Just as the Cayman Islands are dependent on the US for virtually all of its goods (not to mention probably 80 percent of its tourism revenue), so we are joined at the hip with its weakening dollar. Paul Byles, local economist and consultant of Focus Corporate Services & Consulting, recently commissioned a survey, which found that one in three residents think the local economy is suffering. And he says that we can expect it to get worse before it gets better.

“Cayman is very linked to the US economy, both in terms of tourism and the financial services sector. We should prepare for some rougher times in the short to medium term, from six to 18 months,” Mr Byles said, adding: “The bailout plan itself tells us where this sits in history. The plan is widely regarded as the most sweeping government intervention in the markets since the Great Depression.”

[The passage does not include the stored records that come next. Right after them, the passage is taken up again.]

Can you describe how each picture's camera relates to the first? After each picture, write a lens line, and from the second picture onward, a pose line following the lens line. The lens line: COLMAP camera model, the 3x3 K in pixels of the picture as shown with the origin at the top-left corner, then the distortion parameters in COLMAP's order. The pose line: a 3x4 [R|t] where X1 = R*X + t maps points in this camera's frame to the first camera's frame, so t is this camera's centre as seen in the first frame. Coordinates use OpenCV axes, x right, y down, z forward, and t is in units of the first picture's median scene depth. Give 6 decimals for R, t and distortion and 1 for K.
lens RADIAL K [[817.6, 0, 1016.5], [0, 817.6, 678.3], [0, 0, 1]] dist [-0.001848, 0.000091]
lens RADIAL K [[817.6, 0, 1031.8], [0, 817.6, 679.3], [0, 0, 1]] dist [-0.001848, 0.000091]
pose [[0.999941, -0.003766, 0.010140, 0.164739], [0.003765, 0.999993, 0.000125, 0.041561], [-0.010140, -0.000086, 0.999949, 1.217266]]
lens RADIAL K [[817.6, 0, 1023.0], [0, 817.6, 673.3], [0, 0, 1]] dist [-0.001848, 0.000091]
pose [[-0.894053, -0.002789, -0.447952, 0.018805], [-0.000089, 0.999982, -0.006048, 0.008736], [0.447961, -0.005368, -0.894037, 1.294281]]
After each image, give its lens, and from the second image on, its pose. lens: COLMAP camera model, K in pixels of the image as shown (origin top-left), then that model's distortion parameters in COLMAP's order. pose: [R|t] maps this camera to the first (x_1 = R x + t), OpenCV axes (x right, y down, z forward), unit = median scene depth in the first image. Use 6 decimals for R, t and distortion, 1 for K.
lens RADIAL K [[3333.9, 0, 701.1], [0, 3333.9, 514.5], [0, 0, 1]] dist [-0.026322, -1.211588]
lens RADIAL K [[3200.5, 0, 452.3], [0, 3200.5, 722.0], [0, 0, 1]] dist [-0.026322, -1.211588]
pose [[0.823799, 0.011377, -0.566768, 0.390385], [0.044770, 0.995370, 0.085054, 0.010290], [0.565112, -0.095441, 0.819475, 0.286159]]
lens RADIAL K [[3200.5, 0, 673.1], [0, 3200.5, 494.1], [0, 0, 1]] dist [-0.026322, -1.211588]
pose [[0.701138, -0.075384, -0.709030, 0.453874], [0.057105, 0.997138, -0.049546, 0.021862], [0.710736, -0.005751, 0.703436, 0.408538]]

If there is a silver lining to the increasingly dire revelations flowing out of the US stock market, it is that consumers shouldn’t expect to see dramatic increases in prices on common items, he explained.
But there is no denying that grocery bills are higher now than they were a year ago. However, because there will be stricter limits on lending from US banks, along with higher interest rates, he believes the economy will remain slow and that could translate into fewer jobs and lower wages.

Mr Byles says what is not clear is how this will affect Cayman’s economy. But what is almost certain to happen, is that American lawmakers will attempt to prevent the current failures from recurring by introducing tighter regulations of the financial market.

“So far we have not seen a major reaction in the US as far as increased regulation is concerned. We will have to wait until the dust has settled and new regulations are introduced to determine any potential impact,” he said.

While the cost of living creeps ever higher, offshore banking is definitely trying to ride out the storm here in Cayman.

David Collins, a partner in Walkers’ Finance Group, told Cayman Net News that while the global economic slowdown has led to fewer transactions through the territory’s financial infrastructure, Cayman’s future as a market player remains secure.

“There is still a significant amount of financing going on in the Cayman Islands, involving special purpose vehicles, hedge funds and private equity funds. Many of these deals involve new players, who do not fall into the established categories.”

Mr Collins added, “The credit crisis has inevitably had an impact on the financial services industry in Cayman, and it is possible that we will feel the tremors for some time. Cayman is too deeply embedded in the markets not to have been affected.”

The Cayman Islands Financial Services Association (CIFSA) says that the offshore banking industry is alive and well. In fact they say that from 2001 to date assets in the banking sector have grown at a pace of almost 14 percent per year on average and hedge funds based in the territory continue to grow at an average rate of 17.2 percent.

CIFSA does say that the current situation is “major” but is optimistic that the mistakes of the past will not be soon repeated.

A spokesperson for CIFSA told Cayman Net News: “While we have seen some bank failures within the US, such as Washington Mutual, from a global perspective we believe that as financial regulators across the globe work together and with better risk management from private sector organisations, countries can prevent situations like this from causing a major crisis across global financial markets.”